首先需要导入需要的python包
import math # 导入数学运算库
import numpy as np # 导入numpy库,用于数组操作
import torch.nn as nn # 导入PyTorch的nn模块,用于构建神经网络
from torchsummary import summary # 从torchsummary库中导入summary函数,用于打印模型摘要
import torchvision.models as models # 导入torchvision的models模块,用于获取预训练模型
接下来是ResNet网络的bottleneck结构,ResNet中的Bottleneck结构是一种常见的结构,它出现在ResNet block中¹。Bottleneck结构由三层卷积组成,分别是1x1,3x3和1x1卷积,其中1x1层负责减少和增加(恢复)维度,使3x3层成为具有较小输入/输出维度的瓶颈。
Bottleneck结构的优点在于它可以灵活地设计网络并减小计算量。

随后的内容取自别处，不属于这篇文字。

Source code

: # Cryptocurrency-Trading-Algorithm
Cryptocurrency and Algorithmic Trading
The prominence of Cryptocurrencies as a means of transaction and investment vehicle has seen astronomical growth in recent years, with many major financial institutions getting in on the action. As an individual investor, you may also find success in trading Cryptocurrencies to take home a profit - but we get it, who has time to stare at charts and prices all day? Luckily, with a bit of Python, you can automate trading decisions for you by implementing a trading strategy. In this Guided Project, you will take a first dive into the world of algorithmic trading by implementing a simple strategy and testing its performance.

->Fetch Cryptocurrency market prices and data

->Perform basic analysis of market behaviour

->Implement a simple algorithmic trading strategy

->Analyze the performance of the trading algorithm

它使用1x1卷积来方便地改变维度。
class Bottleneck(nn.Module):
# 定义类变量expansion,用于计算输出通道数
expansion = 4
def __init__(self, inplanes, planes, stride=1, downsample=None):
super(Bottleneck, self).__init__()
self.conv1 = nn.Conv2d(inplanes, planes, kernel_size=1, stride=stride, bias=False)
self.bn1 = nn.BatchNorm2d(planes)
self.conv2 = nn.Conv2d(planes, planes, kernel_size=3, stride=1, padding=1, bias=False)
self.bn2 = nn.BatchNorm2d(planes)
self.conv3 = nn.Conv2d(planes, planes * 4, kernel_size=1, bias=False)
self.bn3 = nn.BatchNorm2d(planes * 4)
self.relu = nn.ReLU(inplace=True)
self.downsample = downsample
self.stride = stride
def forward(self, x):
residual = x
out = self.conv1(x)
out = self.bn1(out)
out = self.relu(out)
out = self.conv2(out)
out = self.bn2(out)
out = self.relu(out)
out = self.conv3(out)
out = self.bn3(out)
if self.downsample is not None:
residual = self.downsample(x)
out += residual
out = self.relu(out)
return out
下面是Resnet的函数主体
class ResNet(nn.Module):
def __init__(self, block, layers, num_classes=1000):
self.inplanes = 64 # 定义类变量inplanes,表示输入通道数
super(ResNet, self).__init__()
self.conv1 = nn.Conv2d(3, 64, kernel_size=7, stride=2, padding=3, bias=False)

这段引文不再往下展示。